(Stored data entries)
- - - -

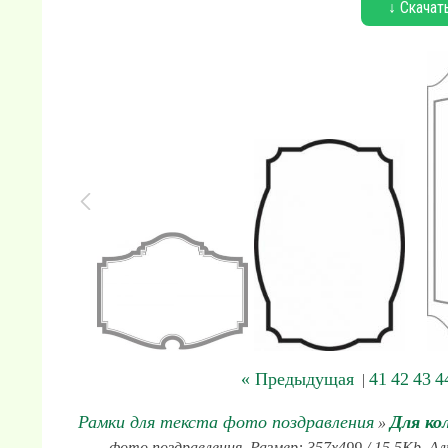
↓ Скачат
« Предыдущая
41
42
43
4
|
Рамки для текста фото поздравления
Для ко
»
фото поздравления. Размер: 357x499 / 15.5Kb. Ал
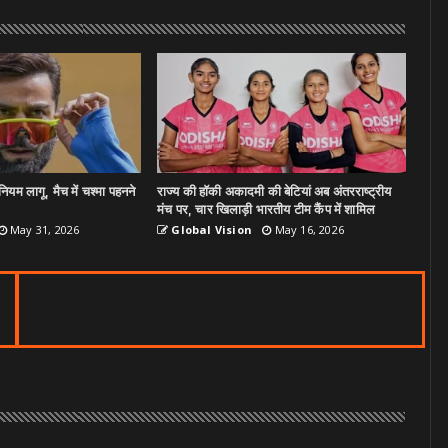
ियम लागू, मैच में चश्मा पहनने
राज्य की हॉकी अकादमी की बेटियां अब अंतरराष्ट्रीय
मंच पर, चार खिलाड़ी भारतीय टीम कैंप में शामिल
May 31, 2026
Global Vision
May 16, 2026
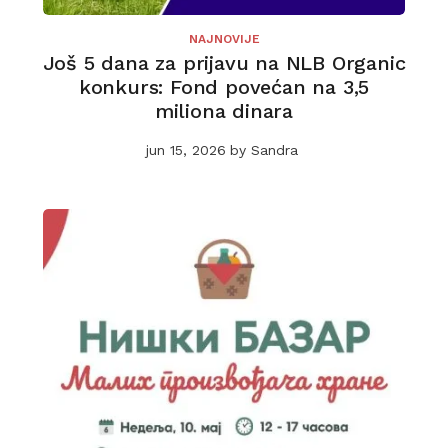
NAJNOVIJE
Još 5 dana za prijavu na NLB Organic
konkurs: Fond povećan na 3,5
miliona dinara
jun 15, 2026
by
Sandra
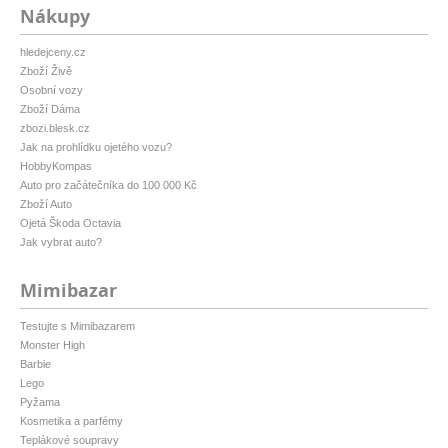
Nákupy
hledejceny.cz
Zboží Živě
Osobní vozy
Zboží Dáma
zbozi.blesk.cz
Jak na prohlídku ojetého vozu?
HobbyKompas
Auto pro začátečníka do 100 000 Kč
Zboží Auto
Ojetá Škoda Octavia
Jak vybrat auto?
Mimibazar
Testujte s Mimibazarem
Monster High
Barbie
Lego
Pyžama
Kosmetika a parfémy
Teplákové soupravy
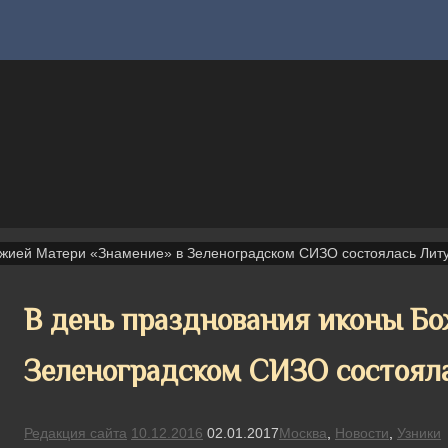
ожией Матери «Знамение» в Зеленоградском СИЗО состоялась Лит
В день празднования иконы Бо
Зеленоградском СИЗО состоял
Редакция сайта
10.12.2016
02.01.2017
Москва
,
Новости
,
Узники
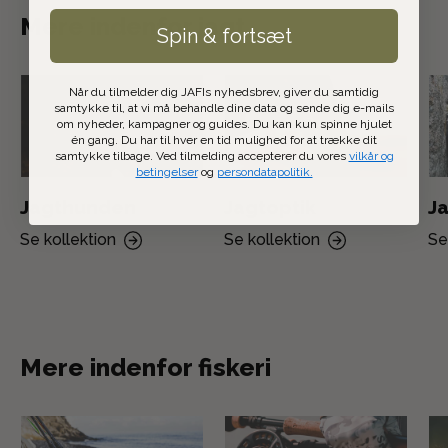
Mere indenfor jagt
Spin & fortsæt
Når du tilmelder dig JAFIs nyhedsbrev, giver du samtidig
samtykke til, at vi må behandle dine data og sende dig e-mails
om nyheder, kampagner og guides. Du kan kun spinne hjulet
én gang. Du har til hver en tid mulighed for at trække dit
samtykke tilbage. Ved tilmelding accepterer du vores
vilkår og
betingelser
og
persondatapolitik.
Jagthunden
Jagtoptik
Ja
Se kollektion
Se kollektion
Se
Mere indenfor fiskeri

- - - -

PROBLEM DESCRIPTION:
Write out all the entries word for word, but drop the pictures.

TASK SOLUTION:
↓ Скачат
« Предыдущая
41
42
43
4
|
Рамки для текста фото поздравления
Для ко
»
фото поздравления. Размер: 357x499 / 15.5Kb. Ал
ियम लागू, मैच में चश्मा पहनने
राज्य की हॉकी अकादमी की बेटियां अब अंतरराष्ट्रीय
मंच पर, चार खिलाड़ी भारतीय टीम कैंप में शामिल
May 31, 2026
Global Vision
May 16, 2026
NAJNOVIJE
Još 5 dana za prijavu na NLB Organic
konkurs: Fond povećan na 3,5
miliona dinara
jun 15, 2026
by
Sandra
Nákupy
hledejceny.cz
Zboží Živě
Osobní vozy
Zboží Dáma
zbozi.blesk.cz
Jak na prohlídku ojetého vozu?
HobbyKompas
Auto pro začátečníka do 100 000 Kč
Zboží Auto
Ojetá Škoda Octavia
Jak vybrat auto?
Mimibazar
Testujte s Mimibazarem
Monster High
Barbie
Lego
Pyžama
Kosmetika a parfémy
Teplákové soupravy
ожией Матери «Знамение» в Зеленоградском СИЗО состоялась Лит
В день празднования иконы Бо
Зеленоградском СИЗО состоял
Редакция сайта
10.12.2016
02.01.2017
Москва
,
Новости
,
Узники
Mere indenfor jagt
Spin & fortsæt
Når du tilmelder dig JAFIs nyhedsbrev, giver du samtidig
samtykke til, at vi må behandle dine data og sende dig e-mails
om nyheder, kampagner og guides. Du kan kun spinne hjulet
én gang. Du har til hver en tid mulighed for at trække dit
samtykke tilbage. Ved tilmelding accepterer du vores
vilkår og
betingelser
og
persondatapolitik.
Jagthunden
Jagtoptik
Ja
Se kollektion
Se kollektion
Se
Mere indenfor fiskeri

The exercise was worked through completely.